Wenn man über diese Theorie nachdenkt und mit der Eliten-Kritik der letzten Jahre in Verbindung bringt, dann klingt das nach einem plausiblen Ansatz und nach einem bedenkenswerten Perspektivwechsel.

Ich möchte drei erläuternde Bekräftigungen anführen:

  1. Ludwig von Mises (1881-1973) analysierte auf eigene Arbeitserfahrungen als Chefökonom der österreichischen Handelskammer gestützt die Bürokratie (1944). Mises verstand Bürokratie als Verwaltungstechnik zur Ausführung des Willens der obersten Behörde. Die Bürokratie sei weder gut noch schlecht, vielmehr sei ihre Ausweitung auf immer mehr Bereiche von Wirtschaft und Gesellschaft problematisch. Der nur gut 100 Seiten umfassende Klassiker ist noch heute ein Augenöffner.
  2. William Niskanen (1933-2011), 1975-80 Chefvolkswirt der Ford Motor Company, später Berater von Ronald Reagan, zeigte in “Bureaucracy and Representative Government” (1968) auf, dass Bürokratien nach Ausweitung ihrer Budgets und Zuständigkeiten streben, um Macht, Gehalt und Prestige auszuweiten. Zugleich streben Politiker nach einem maximalen Output als Gestalter. Das Ergebnis ist ein Gleichgewicht, das über dem Ausgabenniveau des durchschnittlichen Bürgers liegt. Der Staat wächst, das Gemeinwohl sinkt.
  3. Wolfgang Sofsky (1952 -), deutscher Soziologe, hat in „Macht und Stellvertretung“ leicht verständlich erläutert, wie es zu einer Entfremdung von Wähler und Gewählten kommt. Die Ernennung von Stellvertretern sorgt in einem systemimmanenten Prozess dafür, dass die einst von den Wählern Bevollmächtigten diese bald beherrschen. Wer nicht selbst entscheidet, über den wird entschieden: „Vertretung verwandelt sich in das Gegenteil ihrer selbst.“ Von den Beauftragenden wird schließlich Gefolgschaft, ja Willfährigkeit eingefordert.

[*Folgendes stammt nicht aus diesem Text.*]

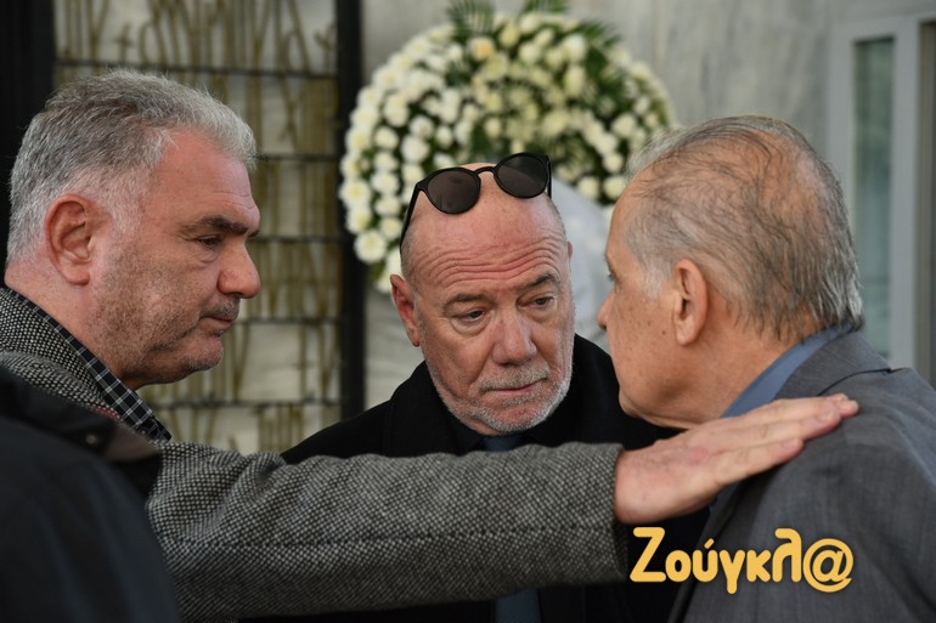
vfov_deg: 11.4
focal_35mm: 120
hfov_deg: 17.1
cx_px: 468
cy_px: 312
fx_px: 3119
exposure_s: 1/320
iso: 640
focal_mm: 120
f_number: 6.3
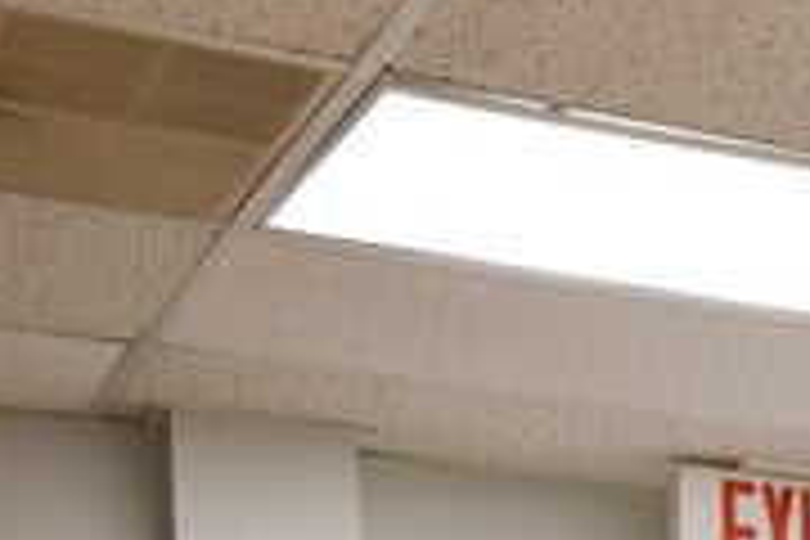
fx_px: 2880
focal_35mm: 128
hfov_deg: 14.0
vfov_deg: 9.4
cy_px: 1346
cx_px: 1498
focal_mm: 24
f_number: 11
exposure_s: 1/15
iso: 800
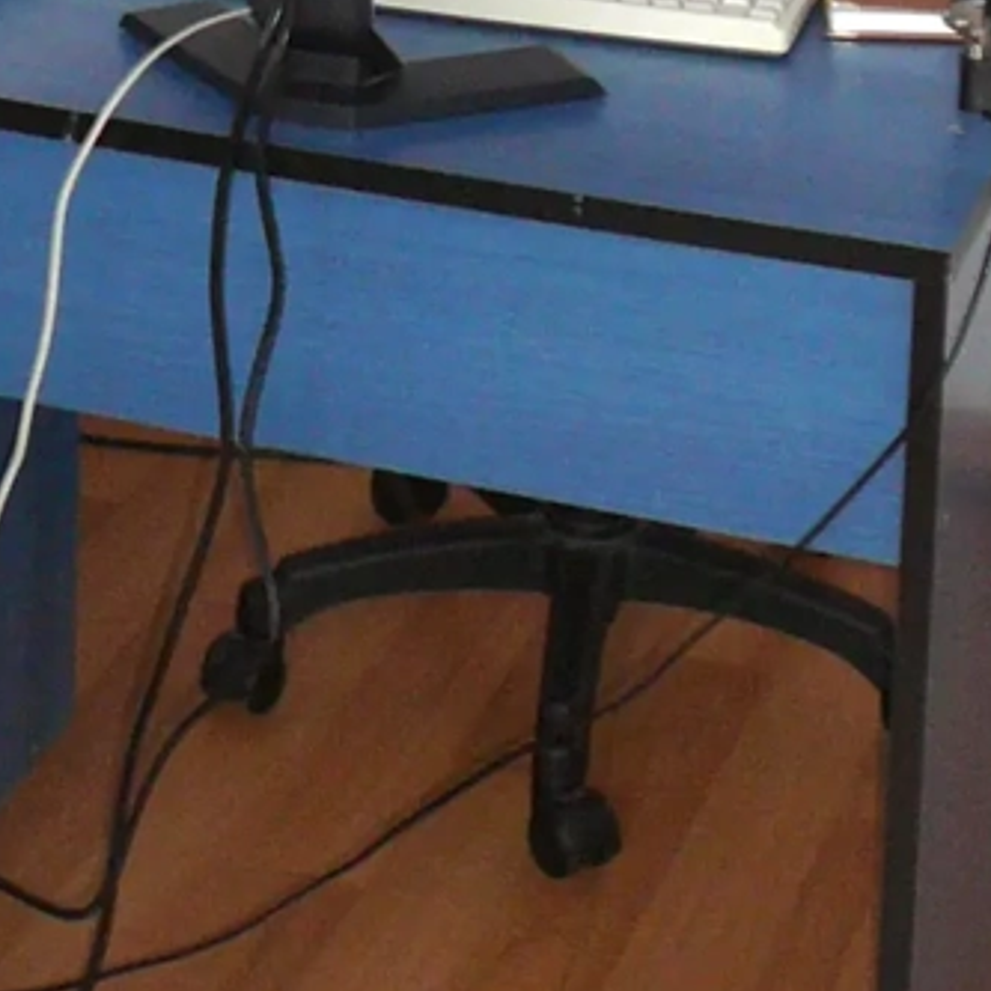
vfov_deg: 12.6
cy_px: -882
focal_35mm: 124
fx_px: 4016
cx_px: 268
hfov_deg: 14.0
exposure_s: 1/8
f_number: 2.8
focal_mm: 5.2
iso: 100
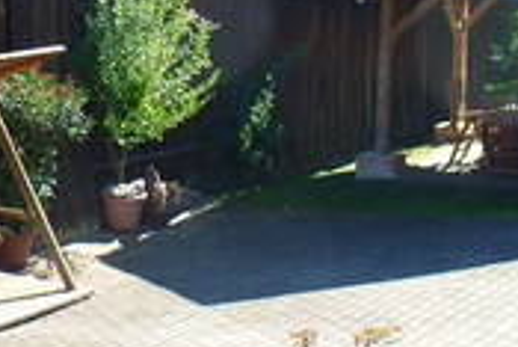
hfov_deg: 22.9
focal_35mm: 88
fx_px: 1267
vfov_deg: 15.5
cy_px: 74
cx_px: 142
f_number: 2.8
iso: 64
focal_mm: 6.1
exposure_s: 1/200
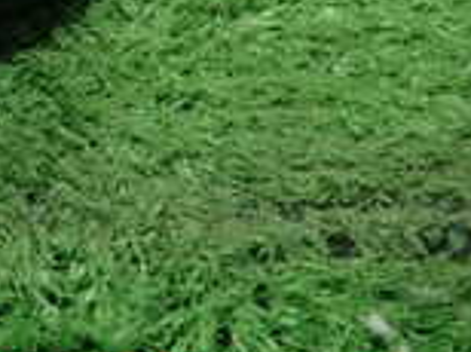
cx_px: -294
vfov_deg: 11.7
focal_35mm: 117
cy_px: -263
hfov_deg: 15.2
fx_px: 1589
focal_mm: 5.5
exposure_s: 1/125
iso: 320
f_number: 2.3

Die Wähler bevollmächtigen nicht länger einen Vertreter, sondern tauschen „fügsam ihre Stimmabgabe gegen die vage Hoffnung, anschließend tatsächlich vertreten zu werden.“ Die hierarchische Organisation beendet den Transformationsprozess und entscheidet die Machtfrage: der Apparat ist zum Souverän geworden. Die Wähler sind nur noch das Publikum im politischen Theater.

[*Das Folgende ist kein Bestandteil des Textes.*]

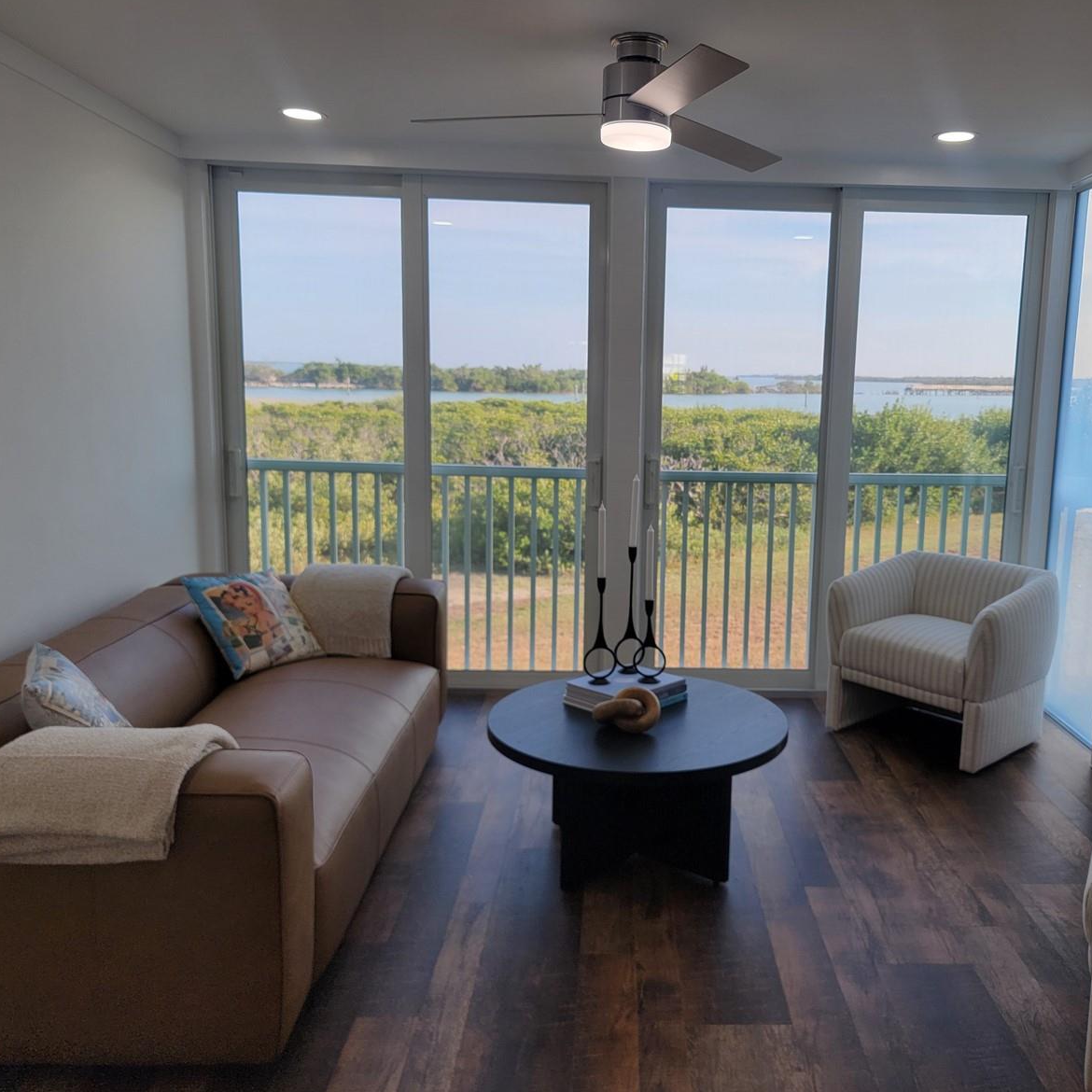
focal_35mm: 29
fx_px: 1035
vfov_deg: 55.6
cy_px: 539
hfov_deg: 55.3
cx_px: 648
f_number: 1.8
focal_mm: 6.7
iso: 20
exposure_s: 1/120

Zugleich unterscheiden sich die Parteien in der Substanz, im Grundsätzlichen, immer weniger. Das hat Anthony Downs (1930 – ) in „An Economic Theory of Political Action in a Democracy“ bereits 1957 gezeigt. In einem politischen Links-Rechts-Schema mit der Masse der Wähler in der Mitte konkurrieren die Parteien um die Mitte und werden in einem Mimikry-Prozess immer ähnlicher.

Das Staatsinteresse

Anthony de Jasay betont: Der Staat muss entscheiden, welche Bedürfnisse und Interessen er unterstützt und fördert und welche Bedürfnisse und Interessen er ignoriert oder behindert. Und das alltägliche politische Theater handele dann von mehr oder weniger attraktiven Verkleidungen und vom Aufplustern, mit dem das nackte Geben und Nehmen bemäntelt werde. Wenig überraschend falle die Entscheidung zugunsten der Menschen aus, die für den Erhalt der Staatsmacht als relevant angesehen werden. Deren Zustimmung kauft sich der Staat mit seinen Interventionen und mit dem Geld der Bürger.

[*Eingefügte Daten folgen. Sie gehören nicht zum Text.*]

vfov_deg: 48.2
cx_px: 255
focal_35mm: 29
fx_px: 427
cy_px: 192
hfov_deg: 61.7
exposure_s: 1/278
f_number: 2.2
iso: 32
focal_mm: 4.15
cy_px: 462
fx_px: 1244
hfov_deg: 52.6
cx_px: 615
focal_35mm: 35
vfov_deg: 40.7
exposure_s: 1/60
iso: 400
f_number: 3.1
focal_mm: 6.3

Klar ist für de Jasay, dass der demokratische Staat das Problem nicht löst, sondern verschärft. Die Besitzlosen werden zum Gesetzgeber der Besitzenden. Die Armen sind zahlreicher als die Wohlhabenden und daher fällt dem Staat die Entscheidung leicht, wem er gefallen möchte.

Wenn Menschen beklagen, dass die Umverteilung zunehmend willkürlich erscheint, dass ein unüberschaubarer und widersprüchlicher Umverteilungsstaat entsteht, dass es keine parteipolitischen Alternativen mit Substanz mehr gibt, dann ist das keine Überraschung, sondern gerade das Prinzip, nach dem sich demokratische Wahlen im Sinne de Jasays entwickeln.

Als Liberaler kann man seit Jahren den Eindruck gewinnen, dass das der Fall ist. Das schließt den Eindruck ein, die politisch-bürokratischen Eliten würden in einer Blase leben, sie würden Corona-Maßnahmen erlassen, die nicht dem Gemeinwohl dienen, sie würden eine Klima- und Energiepolitik verfolgen, die nicht dem Gemeinwohl dient, sie würden eine Geldpolitik betreiben, die …

Allerdings ist der Staat kein Monolith. Es gibt unterschiedliche Ansichten und Gruppierungen im Staat. Das hat nach einem Zusammenbruch durch beherztes Zupacken schon einmal zu weitreichenden Reformen geführt – vor 215 Jahren ging es los.